Claude Code created two specialized memory files as plain text indices to organize the massive documentation effort. Catalog.txt translated cryptic COBOL program names like CBACT04C into human-readable descriptions such as 'interest calculator batch program,' solving a major accessibility problem in legacy systems where naming conventions are often incomprehensible. Relationships.txt mapped every dependency using a simple pipe-delimited format, enabling systematic understanding of program interactions. Using these indices as foundation, Claude Code generated Mermaid diagrams illustrating the complete daily batch processing workflow, showing data flows from transaction input through posting, interest calculation, and customer statement generation. The documentation phase ran continuously for one hour to draft over 100 pages of comprehensive documentation, yet Claude Code demonstrated capability to run autonomously for over 30 hours, indicating scalability to much larger codebases than this demonstration.

After completing documentation, Claude Code switched to planning mode to strategically approach migrating a core feature from COBOL to Java without prematurely editing files. The system analyzed CBACT04C and identified complex COBOL patterns including line break processing and multi-file coordination that needed careful translation. Claude Code developed a structured five-phase migration plan: creating the project structure, translating data models from copybooks to Java classes, building an I/O layer compatible with original file formats, converting business logic while preserving COBOL-specific behaviors, and creating a dual test harness using GNU COBOL 3.2.0 for the original code and Java 17 for the new implementation. The resulting Java code transcended simple syntax translation by incorporating proper Java classes, appropriate design patterns, error handling, and logging—producing idiomatic Java that modern development teams would actually maintain rather than struggling with machine-translated code.

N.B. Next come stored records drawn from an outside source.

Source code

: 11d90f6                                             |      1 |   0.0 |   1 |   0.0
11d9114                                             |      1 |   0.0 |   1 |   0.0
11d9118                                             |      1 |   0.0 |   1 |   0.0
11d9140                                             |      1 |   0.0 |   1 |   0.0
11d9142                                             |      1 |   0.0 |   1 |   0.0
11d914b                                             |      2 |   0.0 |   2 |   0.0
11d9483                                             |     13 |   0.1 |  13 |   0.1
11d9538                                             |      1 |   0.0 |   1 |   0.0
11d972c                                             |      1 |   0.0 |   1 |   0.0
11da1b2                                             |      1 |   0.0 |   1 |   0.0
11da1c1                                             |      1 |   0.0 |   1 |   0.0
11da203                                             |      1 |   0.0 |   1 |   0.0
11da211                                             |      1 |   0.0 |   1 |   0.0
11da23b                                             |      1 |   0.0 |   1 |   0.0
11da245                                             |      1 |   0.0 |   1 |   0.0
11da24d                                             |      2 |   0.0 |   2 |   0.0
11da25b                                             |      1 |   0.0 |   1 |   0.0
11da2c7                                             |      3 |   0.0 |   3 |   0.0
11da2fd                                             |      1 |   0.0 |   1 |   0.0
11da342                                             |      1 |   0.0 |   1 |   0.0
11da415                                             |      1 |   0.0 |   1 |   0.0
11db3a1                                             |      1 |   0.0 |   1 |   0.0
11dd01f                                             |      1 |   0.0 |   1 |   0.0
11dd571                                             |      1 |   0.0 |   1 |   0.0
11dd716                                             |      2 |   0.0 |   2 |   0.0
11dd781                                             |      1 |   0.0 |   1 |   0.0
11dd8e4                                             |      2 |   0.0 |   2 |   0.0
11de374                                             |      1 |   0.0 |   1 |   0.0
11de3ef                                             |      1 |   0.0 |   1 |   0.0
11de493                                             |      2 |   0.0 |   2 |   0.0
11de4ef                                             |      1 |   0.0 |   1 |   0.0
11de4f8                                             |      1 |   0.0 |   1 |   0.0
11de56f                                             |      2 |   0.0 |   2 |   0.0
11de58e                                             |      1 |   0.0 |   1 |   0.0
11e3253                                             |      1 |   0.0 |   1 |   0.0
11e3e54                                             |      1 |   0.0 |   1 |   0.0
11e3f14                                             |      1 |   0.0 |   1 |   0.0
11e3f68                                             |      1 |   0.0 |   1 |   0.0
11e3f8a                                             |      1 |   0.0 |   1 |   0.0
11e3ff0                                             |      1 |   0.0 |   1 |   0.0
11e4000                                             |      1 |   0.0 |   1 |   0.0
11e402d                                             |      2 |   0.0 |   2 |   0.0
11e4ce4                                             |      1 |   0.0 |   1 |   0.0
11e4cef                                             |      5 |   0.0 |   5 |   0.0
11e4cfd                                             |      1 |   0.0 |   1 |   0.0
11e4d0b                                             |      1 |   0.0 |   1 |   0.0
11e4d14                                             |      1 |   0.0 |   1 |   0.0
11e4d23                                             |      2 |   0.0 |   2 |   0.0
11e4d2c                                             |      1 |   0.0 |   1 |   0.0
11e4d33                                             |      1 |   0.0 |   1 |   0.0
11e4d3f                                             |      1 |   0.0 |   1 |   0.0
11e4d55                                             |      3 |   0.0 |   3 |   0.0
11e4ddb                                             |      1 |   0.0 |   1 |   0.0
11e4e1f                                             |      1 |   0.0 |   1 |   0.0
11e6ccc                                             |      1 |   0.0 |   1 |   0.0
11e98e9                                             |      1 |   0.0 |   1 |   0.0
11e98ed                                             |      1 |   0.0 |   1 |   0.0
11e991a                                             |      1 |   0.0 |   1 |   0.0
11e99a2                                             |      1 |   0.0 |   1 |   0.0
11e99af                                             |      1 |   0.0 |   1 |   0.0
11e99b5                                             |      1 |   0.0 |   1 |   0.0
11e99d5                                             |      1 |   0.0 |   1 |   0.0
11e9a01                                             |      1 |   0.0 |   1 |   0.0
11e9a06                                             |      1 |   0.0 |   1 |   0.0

Claude Code created a comprehensive verification strategy by generating multiple test data files and running them against both the original COBOL code and the newly migrated Java implementation. The verification process went beyond simple output comparison by examining intermediate calculations, file writes, and data transformations to ensure complete functional equivalence. The result achieved perfect bit-for-bit fidelity, meaning every calculation, business rule, and edge case from the original COBOL was preserved in the Java migration. This rigorous verification approach addresses a critical concern in legacy system modernization—ensuring that the new system behaves identically to the original despite the complete technology change. The demonstration concludes by emphasizing that while this credit card system was a medium-sized application, all techniques demonstrated are scalable to significantly larger legacy COBOL codebases using Claude Code's autonomous capabilities.

The video concludes by reiterating that the demonstration showcased a relatively small legacy COBOL application compared to real-world enterprise codebases. The speaker emphasizes that all demonstrated techniques—from specialized subagent creation to documentation generation, intelligent migration planning, and rigorous verification—are fully scalable to much larger systems. Claude Code is positioned as enabling developers to modernize legacy codebases with confidence and efficiency that would have been impossible just 12 months ago, suggesting recent advances in AI-assisted code transformation that fundamentally change the economics and feasibility of legacy system modernization projects across the enterprise.